··· Data provided

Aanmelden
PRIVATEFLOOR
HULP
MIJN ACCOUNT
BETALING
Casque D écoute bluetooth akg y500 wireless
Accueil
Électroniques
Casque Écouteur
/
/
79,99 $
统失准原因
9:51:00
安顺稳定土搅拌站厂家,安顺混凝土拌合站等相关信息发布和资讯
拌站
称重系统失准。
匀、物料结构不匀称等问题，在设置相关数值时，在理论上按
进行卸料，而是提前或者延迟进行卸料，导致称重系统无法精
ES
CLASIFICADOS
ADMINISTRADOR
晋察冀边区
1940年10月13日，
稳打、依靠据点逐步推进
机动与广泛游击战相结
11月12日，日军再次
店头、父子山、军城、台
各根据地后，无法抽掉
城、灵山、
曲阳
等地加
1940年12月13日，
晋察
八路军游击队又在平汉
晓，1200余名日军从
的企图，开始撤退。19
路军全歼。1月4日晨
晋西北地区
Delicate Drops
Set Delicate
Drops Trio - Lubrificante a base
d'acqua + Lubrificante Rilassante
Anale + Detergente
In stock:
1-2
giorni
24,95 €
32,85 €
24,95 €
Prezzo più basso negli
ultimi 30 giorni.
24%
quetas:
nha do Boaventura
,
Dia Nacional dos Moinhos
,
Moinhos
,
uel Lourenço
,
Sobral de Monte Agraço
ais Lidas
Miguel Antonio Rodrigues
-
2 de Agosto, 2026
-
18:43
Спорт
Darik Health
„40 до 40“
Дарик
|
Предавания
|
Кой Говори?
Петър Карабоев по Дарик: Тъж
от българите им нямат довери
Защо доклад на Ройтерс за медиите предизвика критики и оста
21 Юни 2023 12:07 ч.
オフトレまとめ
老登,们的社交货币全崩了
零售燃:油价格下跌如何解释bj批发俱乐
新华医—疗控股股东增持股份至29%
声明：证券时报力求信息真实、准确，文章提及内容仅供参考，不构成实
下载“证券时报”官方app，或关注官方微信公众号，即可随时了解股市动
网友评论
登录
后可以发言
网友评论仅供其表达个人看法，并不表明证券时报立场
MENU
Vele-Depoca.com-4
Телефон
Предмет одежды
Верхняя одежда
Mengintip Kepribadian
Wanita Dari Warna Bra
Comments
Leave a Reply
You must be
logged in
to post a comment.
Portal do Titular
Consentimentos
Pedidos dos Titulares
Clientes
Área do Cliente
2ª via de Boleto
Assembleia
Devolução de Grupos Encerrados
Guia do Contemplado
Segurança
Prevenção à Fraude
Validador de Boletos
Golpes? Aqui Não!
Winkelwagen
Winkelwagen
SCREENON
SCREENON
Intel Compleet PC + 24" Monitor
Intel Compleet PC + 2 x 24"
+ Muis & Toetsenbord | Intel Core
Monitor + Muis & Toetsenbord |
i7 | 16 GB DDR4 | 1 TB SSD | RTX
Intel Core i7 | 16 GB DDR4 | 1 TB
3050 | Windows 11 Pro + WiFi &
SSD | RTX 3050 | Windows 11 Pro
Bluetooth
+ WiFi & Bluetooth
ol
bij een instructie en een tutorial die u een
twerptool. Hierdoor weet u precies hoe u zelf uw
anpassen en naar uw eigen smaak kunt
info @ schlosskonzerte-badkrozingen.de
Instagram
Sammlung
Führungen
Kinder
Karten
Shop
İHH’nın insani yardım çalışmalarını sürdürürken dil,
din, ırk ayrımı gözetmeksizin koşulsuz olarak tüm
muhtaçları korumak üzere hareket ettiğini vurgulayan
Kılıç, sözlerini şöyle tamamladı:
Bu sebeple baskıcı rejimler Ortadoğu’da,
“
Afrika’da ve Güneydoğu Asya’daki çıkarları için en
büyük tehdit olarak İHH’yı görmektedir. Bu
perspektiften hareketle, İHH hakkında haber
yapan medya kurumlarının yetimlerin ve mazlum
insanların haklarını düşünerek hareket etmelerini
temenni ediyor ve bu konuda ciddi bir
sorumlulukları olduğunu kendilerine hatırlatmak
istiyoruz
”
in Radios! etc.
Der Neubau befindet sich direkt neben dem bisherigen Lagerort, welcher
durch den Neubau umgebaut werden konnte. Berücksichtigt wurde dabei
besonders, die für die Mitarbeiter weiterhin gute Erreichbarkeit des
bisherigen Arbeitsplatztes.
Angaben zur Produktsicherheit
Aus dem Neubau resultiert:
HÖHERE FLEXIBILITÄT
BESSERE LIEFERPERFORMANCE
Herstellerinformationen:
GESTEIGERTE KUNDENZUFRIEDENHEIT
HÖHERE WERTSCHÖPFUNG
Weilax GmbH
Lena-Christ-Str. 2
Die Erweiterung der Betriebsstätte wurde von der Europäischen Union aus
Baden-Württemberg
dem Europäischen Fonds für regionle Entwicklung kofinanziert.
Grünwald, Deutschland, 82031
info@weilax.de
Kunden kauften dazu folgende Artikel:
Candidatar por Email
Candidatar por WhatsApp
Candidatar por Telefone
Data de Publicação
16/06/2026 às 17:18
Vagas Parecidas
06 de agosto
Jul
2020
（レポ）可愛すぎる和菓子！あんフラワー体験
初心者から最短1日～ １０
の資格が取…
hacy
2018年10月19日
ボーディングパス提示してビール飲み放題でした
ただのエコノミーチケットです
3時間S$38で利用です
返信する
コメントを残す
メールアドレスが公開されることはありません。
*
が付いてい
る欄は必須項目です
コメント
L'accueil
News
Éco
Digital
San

······

(Required action): Scan the records for the string "wurde". Copy each line in which it appears.

(The answer):
durch den Neubau umgebaut werden konnte. Berücksichtigt wurde dabei
Die Erweiterung der Betriebsstätte wurde von der Europäischen Union aus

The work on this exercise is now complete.